Chronic traumatic encephalopathy, or CTE is the disease of the brain attributed to consistent trauma to the brains of athletes, particularly NFL players. It’s latest victim is NFL Hall-Of-Famer Tony Dorsett who admits he’s had suicidal thoughts and suffers with the erratic behavior attributed to the disease:
In an interview with ESPN’s Outside The Lines he spoke about his condition:
“It’s painful, man, for my daughters to say they’re scared of me. I’ve thought about crazy stuff, sort of like, ‘Why do I need to continue going through this?’” he said. “I’m too smart of a person, I like to think, to take my life, but it’s crossed my mind.”
CTE, well examined in the League of Denial documentary exposed the causes and effects of CTE, and a the recent lawsuit settled by the NFL with former players only further underscores the need for increased testing and research to treat those who are suffering.
I can’t imagine how it feels to be aware of your inability to control yourself. At this age, and with his accomplishments, Dorsett should be enjoying the fruits of his labor, not be punished by them. As more and more data emerges about CTE and its effects on players, I’m concerned about how it will shape the nature of the game.

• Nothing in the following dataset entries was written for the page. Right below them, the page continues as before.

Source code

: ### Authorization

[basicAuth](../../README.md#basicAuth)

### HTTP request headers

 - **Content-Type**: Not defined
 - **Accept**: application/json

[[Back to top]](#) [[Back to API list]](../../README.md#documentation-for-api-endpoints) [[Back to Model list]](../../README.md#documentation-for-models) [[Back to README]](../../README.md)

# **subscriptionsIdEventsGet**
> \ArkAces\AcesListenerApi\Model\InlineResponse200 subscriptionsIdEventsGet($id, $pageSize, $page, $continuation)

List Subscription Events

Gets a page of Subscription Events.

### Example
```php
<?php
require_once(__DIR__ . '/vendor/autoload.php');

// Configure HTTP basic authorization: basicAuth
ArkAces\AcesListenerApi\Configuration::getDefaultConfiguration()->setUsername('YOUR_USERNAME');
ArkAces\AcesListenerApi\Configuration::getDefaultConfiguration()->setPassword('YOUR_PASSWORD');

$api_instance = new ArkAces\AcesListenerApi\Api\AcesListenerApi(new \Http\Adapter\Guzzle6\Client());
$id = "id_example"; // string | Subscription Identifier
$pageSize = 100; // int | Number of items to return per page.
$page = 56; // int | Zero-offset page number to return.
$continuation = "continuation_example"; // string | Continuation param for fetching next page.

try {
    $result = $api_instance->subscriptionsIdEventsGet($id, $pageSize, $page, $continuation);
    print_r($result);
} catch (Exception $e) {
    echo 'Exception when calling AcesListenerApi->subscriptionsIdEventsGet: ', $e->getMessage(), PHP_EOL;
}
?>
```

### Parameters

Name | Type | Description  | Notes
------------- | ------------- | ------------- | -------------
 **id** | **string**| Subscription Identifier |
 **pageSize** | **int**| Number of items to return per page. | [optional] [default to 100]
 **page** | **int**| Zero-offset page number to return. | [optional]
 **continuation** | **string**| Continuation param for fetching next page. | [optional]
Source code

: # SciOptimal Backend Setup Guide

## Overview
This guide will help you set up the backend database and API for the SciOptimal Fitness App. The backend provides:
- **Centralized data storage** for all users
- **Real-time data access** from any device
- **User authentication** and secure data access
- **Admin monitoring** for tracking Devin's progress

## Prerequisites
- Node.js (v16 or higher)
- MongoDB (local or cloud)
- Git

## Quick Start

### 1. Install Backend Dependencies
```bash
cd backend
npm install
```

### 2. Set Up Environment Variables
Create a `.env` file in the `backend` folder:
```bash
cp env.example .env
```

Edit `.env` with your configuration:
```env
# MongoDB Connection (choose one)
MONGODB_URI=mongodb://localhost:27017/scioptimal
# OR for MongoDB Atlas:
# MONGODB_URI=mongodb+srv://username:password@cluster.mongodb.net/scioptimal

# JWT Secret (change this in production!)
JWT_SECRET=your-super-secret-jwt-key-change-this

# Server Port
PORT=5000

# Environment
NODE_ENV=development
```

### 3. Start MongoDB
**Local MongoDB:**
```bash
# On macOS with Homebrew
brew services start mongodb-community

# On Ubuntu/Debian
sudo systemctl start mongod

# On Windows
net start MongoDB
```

Football, by nature is a tough sport. It is in fact the hard hitting nature of the game that draws fans and excites the crowd. All too often, however, the overall long-term impact of the game is put in the shadows. When players retire, they move on. We don’t hear from them or about them unless they pop up as analysts on Sports Center or some other sports-related venue. We only see the healthy players. Those who were seemingly unscathed from the game. They look good, sometimes better than they did when they were playing, and with no signs of trauma, they become the face of the game.
The dark, ugly faces of addiction to pain killers, depression and now CTE needs to be brought to the light. While I’m happy the players got their settlement (which let the NFL off the hook), I’m sad to see so many victims. I hope treatment comes soon.